Mungana affair
- Date: 1922–1931
- Location: Queensland, Australia
- Participants: Ted Theodore; William McCormack;
- Outcome: Royal Commission report (1930); no criminal charges; unsuccessful civil proceedings

= Mungana affair =

The Mungana affair involved the sale to the Government of Queensland, Australia, in 1922, of some mining properties in the Chillagoe-Mungana districts of northern Queensland, at a grossly inflated price. At that time, Ted Theodore was Premier of Queensland and William McCormack, was member for Cairns and a former Speaker of the Legislative Assembly of Queensland. Both men represented the Australian Labor Party. McCormack was later premier of Queensland, from 1925 to 1929, and Theodore entered federal politics in 1927.

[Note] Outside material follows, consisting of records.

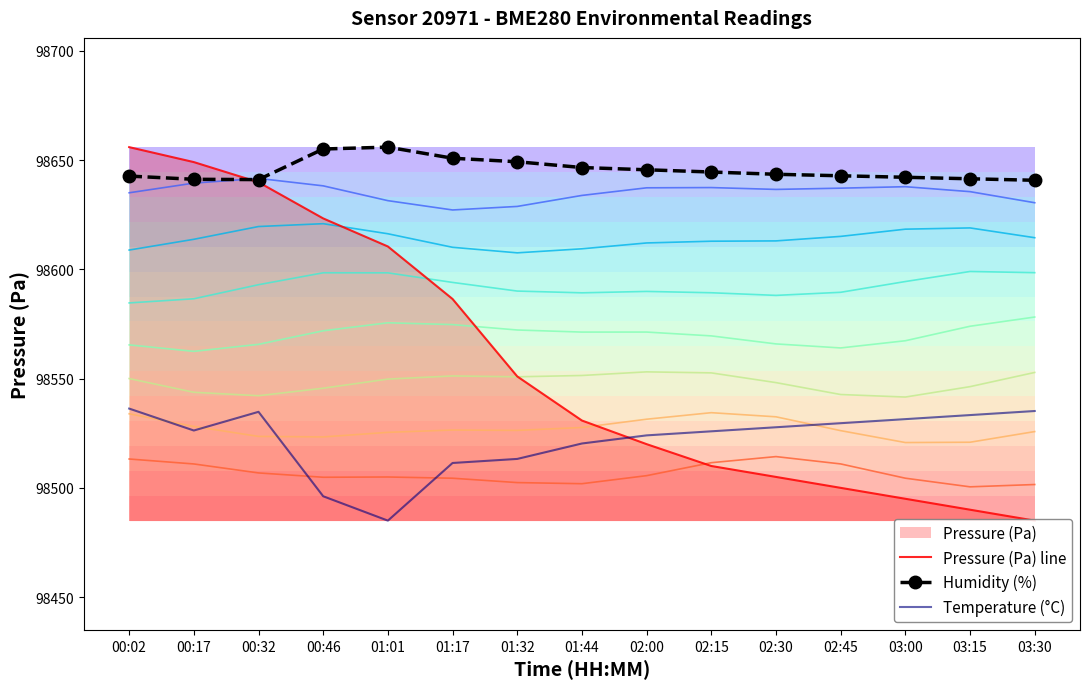

How many categories are shown in the chart?

15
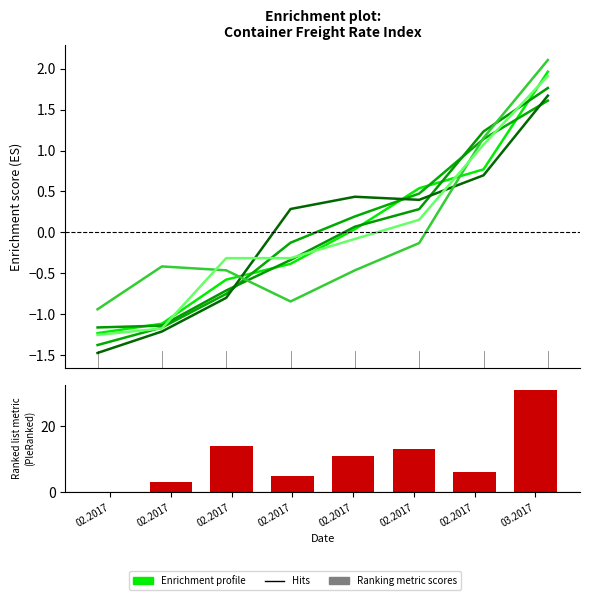

What is the sum of all values?

83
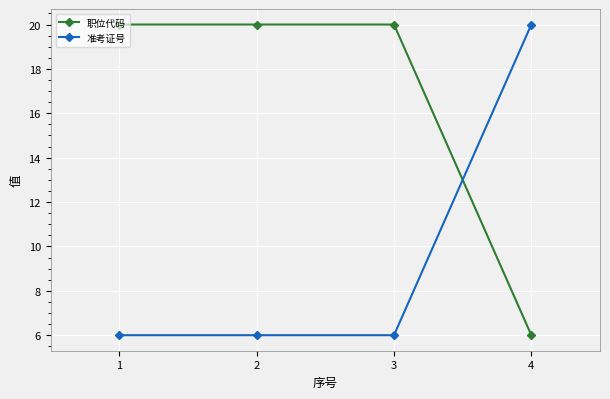

Read the 职位代码 value at 4.

6.0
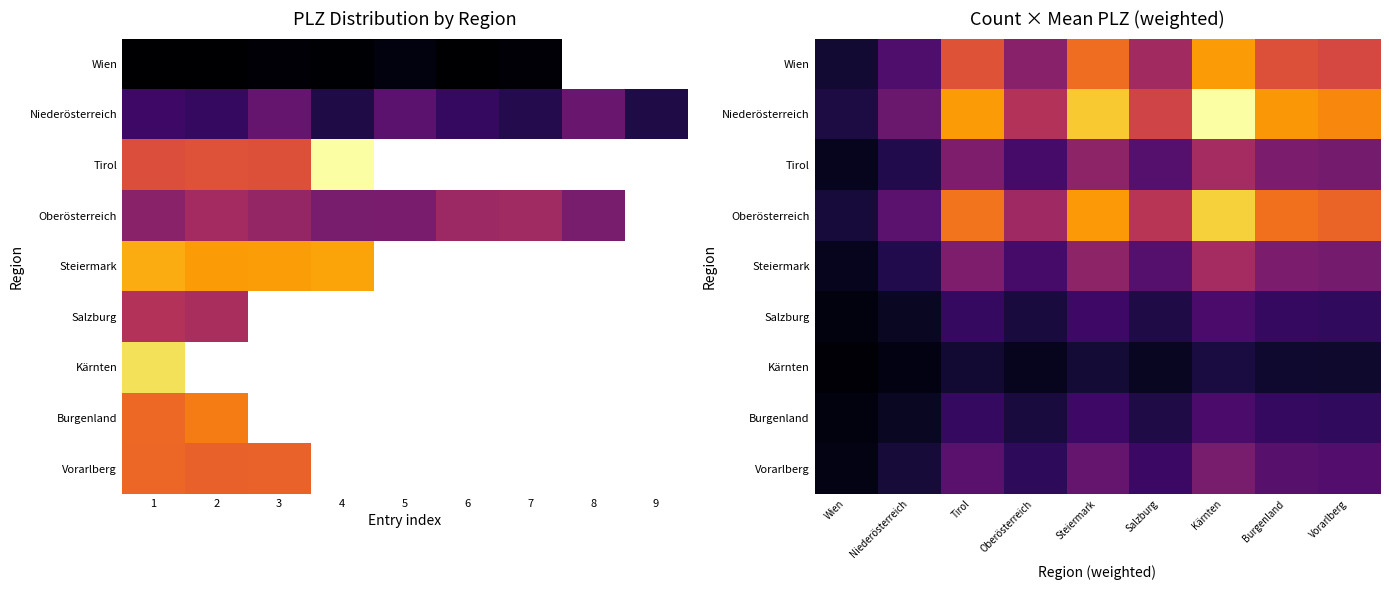

What is the difference between the highest and lowest values at Vorarlberg?

5902.4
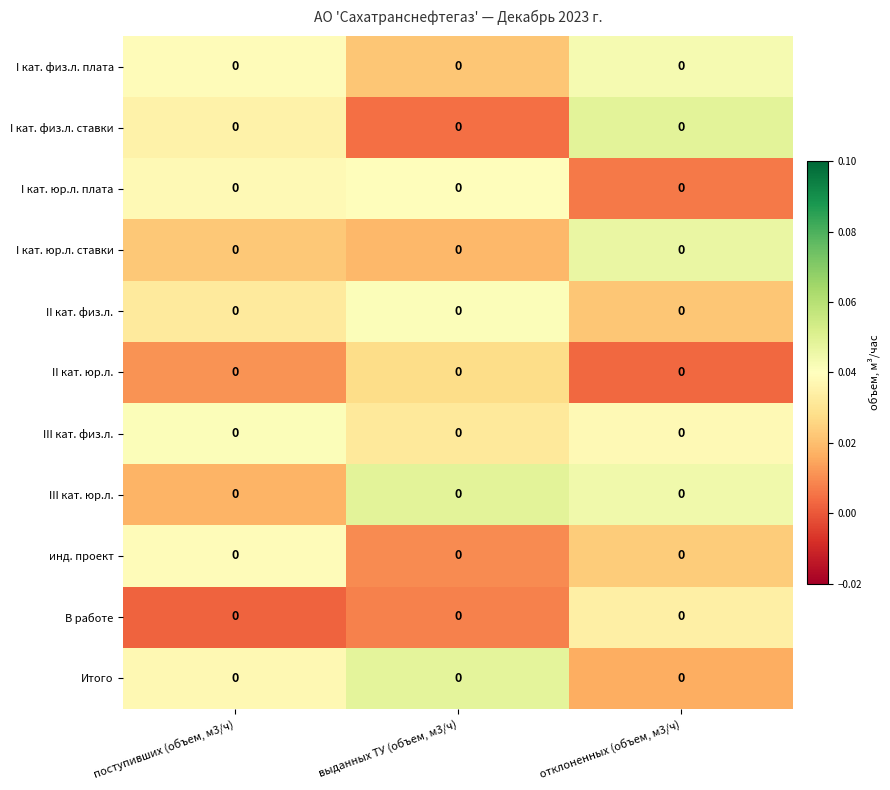

The I кат. юр.л. плата series shows 0.0 at отклоненных (объем, м3/ч). True or false?

False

Following the 1929 Queensland state election, the new conservative Queensland Government appointed a Royal Commission to investigate the sale of properties owned by the Mungana Mining Co. On 4 July 1930, the Commission reported. It found that, at the time of the sale in 1922, Theodore and McCormack each secretly held 25% ownership of the properties. It declared that Theodore and McCormack were guilty of "fraud and dishonesty", and abuse of ministerial position. That forced Theodore's immediate resignation from his role as Federal Treasurer. McCormack, who had quit the Labor leadership following his government's 1929 electoral defeat, resigned from Queensland Parliament in February 1930, the month the Royal Commission was set up.

The Queensland Government did not charge either man with any criminal offence. However, it signalled its intention to take civil action to retrieve the difference between the selling price of the mines and their estimated worth. After considerable delay, civil proceedings began on 22 July 1931. A "not guilty" verdict was handed down on 24 August.